Answer:
$2,800 was invested at 9%.
$7,200 was invested at 6%.
Step-by-step explanation:
Usually, you need to assign variables to the unknowns you are looking for. Then follow the statements you are given to write equations. Then solve the equation or system of equations.
What are we being asked? The amount invested at each rate.
Assign variables:
Let x = amount invested at 6%
Let y = amount invested at 9%
Since we have two unknowns, we need two equations.
Now we follow the statements to write equations.
"you invested in $10,000, part at 6% annual interest and the rest at 9% annual interest."
The total investment is $10,000, so the sum of our two investments, each at an interest rate is $10,000.
First equation:
x + y = 10,000
We have dealt with the two amounts that were invested.
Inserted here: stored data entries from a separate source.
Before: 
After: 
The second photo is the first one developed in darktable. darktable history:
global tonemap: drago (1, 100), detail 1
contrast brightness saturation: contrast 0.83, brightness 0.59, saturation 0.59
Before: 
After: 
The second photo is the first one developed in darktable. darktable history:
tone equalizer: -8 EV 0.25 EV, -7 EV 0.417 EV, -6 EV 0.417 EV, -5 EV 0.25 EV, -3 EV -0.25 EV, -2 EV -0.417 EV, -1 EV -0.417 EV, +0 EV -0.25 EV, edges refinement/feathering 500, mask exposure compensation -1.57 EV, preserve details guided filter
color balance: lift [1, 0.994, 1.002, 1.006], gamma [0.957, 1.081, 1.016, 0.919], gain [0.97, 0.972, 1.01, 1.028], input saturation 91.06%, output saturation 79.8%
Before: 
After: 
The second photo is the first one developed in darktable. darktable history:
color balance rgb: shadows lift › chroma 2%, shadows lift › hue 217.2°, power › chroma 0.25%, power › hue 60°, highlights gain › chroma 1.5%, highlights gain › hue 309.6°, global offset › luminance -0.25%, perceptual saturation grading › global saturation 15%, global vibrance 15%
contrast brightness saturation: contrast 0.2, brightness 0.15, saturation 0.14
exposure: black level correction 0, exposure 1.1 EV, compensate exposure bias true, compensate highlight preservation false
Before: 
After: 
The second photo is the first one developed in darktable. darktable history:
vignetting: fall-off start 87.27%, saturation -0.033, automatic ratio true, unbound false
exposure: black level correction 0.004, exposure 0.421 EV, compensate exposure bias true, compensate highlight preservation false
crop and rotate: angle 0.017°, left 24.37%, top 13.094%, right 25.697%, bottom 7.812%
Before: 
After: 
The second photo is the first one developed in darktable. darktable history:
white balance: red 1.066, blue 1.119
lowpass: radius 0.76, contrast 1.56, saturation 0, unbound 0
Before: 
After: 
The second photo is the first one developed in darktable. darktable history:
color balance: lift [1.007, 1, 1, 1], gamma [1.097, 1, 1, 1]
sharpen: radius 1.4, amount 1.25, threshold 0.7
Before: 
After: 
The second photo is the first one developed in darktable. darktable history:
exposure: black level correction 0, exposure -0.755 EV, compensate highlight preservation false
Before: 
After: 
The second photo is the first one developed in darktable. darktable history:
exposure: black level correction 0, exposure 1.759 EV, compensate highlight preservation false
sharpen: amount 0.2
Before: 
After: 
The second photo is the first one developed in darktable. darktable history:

Now we deal with the interest earned.
x amount invested at 6% yields 6% of x in interest in 1 year.
6% of x as a decimal is 0.06x.
y amount invested at 9% yields 9% of y in interest in 1 year.
9% of y as a decimal is 0.09y.
The total interest earned at the two rates is 0.06x + 0.09y.
We are told the total interest is $684, so that gives us the second equation.
0.06x + 0.09y = 684
We now have a system of two equations in two unknowns.
x + y = 10,000
0.06x + 0.09y = 684
Let's use the substitution method to solve the system of equations.
We solve the first equation for x:
x = 10,000 - y
Now we replace x of the seconds equation by 10,000 - y.
0.06x + 0.09y = 684
0.06(10,000 - y) + 0.09y = 684
Distribute the 0.06.
600 - 0.06y + 0.09y = 684
0.03y + 600 = 684
0.03y = 84
y = 2,800
$2,800 was invested at 9%.
x + y = 10,000
x + 2,800 = 10,000
x = 7,200
$7,200 was invested at 6%.
Check:
Let's see if 6% of $7,200 plus 9% of $2,800 adds up to $684.
0.06(7200) + 0.09(2800) = 432 + 252 = 684
Yes it does, so our answer is correct.